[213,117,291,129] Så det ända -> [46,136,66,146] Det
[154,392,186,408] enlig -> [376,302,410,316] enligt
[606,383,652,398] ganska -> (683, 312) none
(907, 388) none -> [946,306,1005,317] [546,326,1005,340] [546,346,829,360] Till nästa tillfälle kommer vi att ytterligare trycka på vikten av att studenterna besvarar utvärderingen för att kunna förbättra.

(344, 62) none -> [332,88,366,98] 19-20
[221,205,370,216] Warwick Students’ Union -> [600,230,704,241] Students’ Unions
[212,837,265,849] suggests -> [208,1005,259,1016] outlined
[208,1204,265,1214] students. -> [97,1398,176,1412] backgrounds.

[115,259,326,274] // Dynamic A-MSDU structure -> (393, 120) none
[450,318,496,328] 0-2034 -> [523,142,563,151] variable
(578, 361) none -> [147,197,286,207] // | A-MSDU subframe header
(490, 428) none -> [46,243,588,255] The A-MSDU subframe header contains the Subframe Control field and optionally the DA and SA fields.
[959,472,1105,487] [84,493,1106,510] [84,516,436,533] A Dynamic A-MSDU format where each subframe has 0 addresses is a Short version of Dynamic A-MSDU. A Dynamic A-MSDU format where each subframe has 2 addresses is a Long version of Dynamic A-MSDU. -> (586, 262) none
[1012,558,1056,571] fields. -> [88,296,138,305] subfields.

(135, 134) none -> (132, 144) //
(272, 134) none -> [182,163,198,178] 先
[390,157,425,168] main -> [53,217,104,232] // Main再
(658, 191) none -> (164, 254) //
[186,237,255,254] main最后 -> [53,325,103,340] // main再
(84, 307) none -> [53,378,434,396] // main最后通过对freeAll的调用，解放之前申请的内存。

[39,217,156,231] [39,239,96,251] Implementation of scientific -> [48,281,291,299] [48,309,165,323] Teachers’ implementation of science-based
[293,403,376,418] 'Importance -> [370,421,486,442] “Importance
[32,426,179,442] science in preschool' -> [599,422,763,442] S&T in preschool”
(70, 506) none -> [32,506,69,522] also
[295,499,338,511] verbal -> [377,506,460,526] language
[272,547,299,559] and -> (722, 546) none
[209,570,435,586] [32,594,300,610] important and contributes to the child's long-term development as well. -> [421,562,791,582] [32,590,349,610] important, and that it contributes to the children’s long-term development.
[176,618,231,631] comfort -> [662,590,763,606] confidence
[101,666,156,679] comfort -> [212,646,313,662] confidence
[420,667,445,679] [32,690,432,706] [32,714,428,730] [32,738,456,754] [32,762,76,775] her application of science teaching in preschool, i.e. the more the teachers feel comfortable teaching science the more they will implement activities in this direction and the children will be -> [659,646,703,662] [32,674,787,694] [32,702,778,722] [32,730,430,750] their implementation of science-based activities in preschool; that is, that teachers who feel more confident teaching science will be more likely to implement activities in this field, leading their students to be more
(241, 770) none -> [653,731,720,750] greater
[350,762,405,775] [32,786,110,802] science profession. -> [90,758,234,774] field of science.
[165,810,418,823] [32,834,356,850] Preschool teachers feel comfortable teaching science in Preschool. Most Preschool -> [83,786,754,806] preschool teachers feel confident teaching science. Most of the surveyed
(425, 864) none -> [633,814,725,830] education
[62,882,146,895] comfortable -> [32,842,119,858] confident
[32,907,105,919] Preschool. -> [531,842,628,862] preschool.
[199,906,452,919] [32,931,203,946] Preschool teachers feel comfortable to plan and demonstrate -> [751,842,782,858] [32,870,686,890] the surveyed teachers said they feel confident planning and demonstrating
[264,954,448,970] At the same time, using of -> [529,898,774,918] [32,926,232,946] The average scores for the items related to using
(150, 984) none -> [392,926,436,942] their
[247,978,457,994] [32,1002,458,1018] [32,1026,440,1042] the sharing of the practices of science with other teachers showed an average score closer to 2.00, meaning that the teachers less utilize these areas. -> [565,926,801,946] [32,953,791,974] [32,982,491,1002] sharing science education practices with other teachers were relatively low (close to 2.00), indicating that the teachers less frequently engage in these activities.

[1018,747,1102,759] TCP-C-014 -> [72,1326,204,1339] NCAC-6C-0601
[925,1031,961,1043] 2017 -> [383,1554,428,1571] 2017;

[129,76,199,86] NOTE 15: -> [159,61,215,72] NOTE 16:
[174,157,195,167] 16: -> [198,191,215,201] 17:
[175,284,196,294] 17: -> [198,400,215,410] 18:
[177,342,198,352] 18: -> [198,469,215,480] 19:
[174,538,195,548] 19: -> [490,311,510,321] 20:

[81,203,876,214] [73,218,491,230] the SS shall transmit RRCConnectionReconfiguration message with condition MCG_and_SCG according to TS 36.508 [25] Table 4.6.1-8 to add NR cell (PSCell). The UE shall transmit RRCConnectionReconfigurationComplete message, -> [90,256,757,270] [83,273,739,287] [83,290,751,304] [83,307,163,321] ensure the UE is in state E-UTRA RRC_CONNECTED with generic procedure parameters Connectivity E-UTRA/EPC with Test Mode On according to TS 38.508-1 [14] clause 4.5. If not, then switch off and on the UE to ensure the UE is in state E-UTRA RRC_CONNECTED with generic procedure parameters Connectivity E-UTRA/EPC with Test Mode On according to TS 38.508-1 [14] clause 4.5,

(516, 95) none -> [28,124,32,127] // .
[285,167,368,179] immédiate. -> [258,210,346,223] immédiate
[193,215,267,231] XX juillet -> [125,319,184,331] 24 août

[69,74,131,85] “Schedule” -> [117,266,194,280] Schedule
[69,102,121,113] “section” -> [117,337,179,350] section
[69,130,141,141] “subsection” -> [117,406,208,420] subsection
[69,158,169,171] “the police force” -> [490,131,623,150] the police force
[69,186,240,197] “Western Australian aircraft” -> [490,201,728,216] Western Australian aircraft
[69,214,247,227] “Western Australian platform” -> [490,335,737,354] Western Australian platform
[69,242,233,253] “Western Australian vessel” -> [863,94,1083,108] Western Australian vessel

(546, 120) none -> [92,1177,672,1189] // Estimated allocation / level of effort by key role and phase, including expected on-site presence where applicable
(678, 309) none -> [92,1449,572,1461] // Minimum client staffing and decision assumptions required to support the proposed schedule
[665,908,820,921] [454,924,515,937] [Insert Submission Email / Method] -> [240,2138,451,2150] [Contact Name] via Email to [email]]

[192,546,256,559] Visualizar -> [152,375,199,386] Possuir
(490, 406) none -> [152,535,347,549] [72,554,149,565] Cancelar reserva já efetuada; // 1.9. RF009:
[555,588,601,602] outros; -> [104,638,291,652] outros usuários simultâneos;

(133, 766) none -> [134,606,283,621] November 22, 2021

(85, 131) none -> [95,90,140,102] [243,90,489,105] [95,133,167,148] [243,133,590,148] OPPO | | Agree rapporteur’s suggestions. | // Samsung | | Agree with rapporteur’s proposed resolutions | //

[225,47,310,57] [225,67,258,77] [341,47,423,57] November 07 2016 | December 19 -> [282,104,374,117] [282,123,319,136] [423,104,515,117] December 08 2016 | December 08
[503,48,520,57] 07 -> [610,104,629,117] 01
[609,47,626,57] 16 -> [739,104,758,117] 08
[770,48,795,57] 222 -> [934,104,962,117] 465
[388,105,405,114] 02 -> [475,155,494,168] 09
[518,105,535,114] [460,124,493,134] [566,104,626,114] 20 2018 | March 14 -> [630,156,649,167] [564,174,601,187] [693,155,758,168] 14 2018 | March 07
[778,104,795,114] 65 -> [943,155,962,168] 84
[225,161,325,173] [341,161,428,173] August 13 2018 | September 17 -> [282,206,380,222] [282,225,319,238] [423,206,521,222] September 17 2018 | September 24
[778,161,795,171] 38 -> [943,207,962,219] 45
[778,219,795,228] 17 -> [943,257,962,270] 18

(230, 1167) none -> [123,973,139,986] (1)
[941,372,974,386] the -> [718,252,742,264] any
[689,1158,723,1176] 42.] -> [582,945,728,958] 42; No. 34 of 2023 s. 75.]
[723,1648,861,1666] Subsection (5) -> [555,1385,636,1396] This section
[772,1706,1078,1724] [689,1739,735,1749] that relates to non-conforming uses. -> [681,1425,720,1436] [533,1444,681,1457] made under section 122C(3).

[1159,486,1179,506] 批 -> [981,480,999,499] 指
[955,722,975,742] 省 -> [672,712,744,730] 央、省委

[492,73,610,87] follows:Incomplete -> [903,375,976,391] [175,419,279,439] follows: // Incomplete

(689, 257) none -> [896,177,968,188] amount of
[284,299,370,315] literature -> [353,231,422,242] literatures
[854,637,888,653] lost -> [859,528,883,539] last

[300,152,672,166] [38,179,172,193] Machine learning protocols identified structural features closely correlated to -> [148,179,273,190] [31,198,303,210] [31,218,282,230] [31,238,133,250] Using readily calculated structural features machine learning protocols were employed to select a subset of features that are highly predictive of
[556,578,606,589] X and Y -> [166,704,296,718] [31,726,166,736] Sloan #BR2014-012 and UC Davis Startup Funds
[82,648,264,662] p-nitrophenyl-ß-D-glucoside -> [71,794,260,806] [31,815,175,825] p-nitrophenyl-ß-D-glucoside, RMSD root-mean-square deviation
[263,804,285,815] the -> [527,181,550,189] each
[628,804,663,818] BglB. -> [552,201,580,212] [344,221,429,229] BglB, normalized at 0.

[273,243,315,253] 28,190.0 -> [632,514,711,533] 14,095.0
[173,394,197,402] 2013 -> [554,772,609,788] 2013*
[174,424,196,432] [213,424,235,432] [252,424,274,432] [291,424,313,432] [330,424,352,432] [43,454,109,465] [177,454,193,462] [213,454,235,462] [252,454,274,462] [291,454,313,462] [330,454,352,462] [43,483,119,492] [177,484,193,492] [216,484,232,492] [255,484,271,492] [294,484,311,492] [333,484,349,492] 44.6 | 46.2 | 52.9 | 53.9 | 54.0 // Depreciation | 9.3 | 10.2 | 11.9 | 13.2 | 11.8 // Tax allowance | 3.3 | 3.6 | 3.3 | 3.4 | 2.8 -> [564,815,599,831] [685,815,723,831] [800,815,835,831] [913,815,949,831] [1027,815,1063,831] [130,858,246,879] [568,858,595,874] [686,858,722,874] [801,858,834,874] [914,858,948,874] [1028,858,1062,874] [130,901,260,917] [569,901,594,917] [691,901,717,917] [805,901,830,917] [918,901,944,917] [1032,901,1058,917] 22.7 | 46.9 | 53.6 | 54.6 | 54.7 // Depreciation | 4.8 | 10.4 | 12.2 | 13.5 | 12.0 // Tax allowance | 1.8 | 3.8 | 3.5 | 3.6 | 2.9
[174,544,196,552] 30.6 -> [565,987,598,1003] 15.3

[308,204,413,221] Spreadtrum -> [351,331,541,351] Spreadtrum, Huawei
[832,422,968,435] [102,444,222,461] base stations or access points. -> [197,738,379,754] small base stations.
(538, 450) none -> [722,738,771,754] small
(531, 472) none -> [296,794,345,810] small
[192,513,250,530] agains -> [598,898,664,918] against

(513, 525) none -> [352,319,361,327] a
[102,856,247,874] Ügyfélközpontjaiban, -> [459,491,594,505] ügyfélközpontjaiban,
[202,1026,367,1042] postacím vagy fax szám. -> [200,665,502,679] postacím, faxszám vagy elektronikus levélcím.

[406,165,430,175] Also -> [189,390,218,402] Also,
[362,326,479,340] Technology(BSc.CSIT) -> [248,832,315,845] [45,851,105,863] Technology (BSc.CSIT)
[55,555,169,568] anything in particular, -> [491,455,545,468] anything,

## WHAT THE TASK REQUIRES:
Using only the listing above, restate exactly the lines from the line containing "[115,259,326,274] // Dynamic" through the line containing "(84, 307) none", both included.

## TASK RESPONSE:
[115,259,326,274] // Dynamic A-MSDU structure -> (393, 120) none
[450,318,496,328] 0-2034 -> [523,142,563,151] variable
(578, 361) none -> [147,197,286,207] // | A-MSDU subframe header
(490, 428) none -> [46,243,588,255] The A-MSDU subframe header contains the Subframe Control field and optionally the DA and SA fields.
[959,472,1105,487] [84,493,1106,510] [84,516,436,533] A Dynamic A-MSDU format where each subframe has 0 addresses is a Short version of Dynamic A-MSDU. A Dynamic A-MSDU format where each subframe has 2 addresses is a Long version of Dynamic A-MSDU. -> (586, 262) none
[1012,558,1056,571] fields. -> [88,296,138,305] subfields.

(135, 134) none -> (132, 144) //
(272, 134) none -> [182,163,198,178] 先
[390,157,425,168] main -> [53,217,104,232] // Main再
(658, 191) none -> (164, 254) //
[186,237,255,254] main最后 -> [53,325,103,340] // main再
(84, 307) none -> [53,378,434,396] // main最后通过对freeAll的调用，解放之前申请的内存。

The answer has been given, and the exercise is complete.